## About this task
An exact copy of all entries is the expected answer.

BEGIN Data records

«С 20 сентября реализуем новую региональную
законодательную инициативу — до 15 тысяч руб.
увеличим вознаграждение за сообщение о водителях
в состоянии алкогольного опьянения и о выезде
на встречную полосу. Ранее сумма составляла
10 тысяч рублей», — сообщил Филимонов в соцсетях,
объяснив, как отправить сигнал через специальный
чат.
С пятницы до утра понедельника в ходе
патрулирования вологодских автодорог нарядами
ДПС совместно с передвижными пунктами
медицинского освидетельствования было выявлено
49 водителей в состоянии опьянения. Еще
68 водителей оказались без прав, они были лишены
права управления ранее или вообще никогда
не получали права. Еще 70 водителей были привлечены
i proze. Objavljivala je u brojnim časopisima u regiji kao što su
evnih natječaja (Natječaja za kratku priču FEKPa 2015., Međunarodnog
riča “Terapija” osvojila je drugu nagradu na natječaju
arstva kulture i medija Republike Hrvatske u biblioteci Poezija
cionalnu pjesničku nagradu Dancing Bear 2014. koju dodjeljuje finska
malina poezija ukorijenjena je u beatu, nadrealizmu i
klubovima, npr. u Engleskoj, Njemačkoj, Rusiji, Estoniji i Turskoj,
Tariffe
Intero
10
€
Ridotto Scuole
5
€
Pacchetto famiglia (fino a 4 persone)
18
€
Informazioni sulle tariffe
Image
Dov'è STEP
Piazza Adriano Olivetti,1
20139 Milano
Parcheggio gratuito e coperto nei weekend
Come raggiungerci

END Data records

## Completed task
«С 20 сентября реализуем новую региональную
законодательную инициативу — до 15 тысяч руб.
увеличим вознаграждение за сообщение о водителях
в состоянии алкогольного опьянения и о выезде
на встречную полосу. Ранее сумма составляла
10 тысяч рублей», — сообщил Филимонов в соцсетях,
объяснив, как отправить сигнал через специальный
чат.
С пятницы до утра понедельника в ходе
патрулирования вологодских автодорог нарядами
ДПС совместно с передвижными пунктами
медицинского освидетельствования было выявлено
49 водителей в состоянии опьянения. Еще
68 водителей оказались без прав, они были лишены
права управления ранее или вообще никогда
не получали права. Еще 70 водителей были привлечены
i proze. Objavljivala je u brojnim časopisima u regiji kao što su
evnih natječaja (Natječaja za kratku priču FEKPa 2015., Međunarodnog
riča “Terapija” osvojila je drugu nagradu na natječaju
arstva kulture i medija Republike Hrvatske u biblioteci Poezija
cionalnu pjesničku nagradu Dancing Bear 2014. koju dodjeljuje finska
malina poezija ukorijenjena je u beatu, nadrealizmu i
klubovima, npr. u Engleskoj, Njemačkoj, Rusiji, Estoniji i Turskoj,
Tariffe
Intero
10
€
Ridotto Scuole
5
€
Pacchetto famiglia (fino a 4 persone)
18
€
Informazioni sulle tariffe
Image
Dov'è STEP
Piazza Adriano Olivetti,1
20139 Milano
Parcheggio gratuito e coperto nei weekend
Come raggiungerci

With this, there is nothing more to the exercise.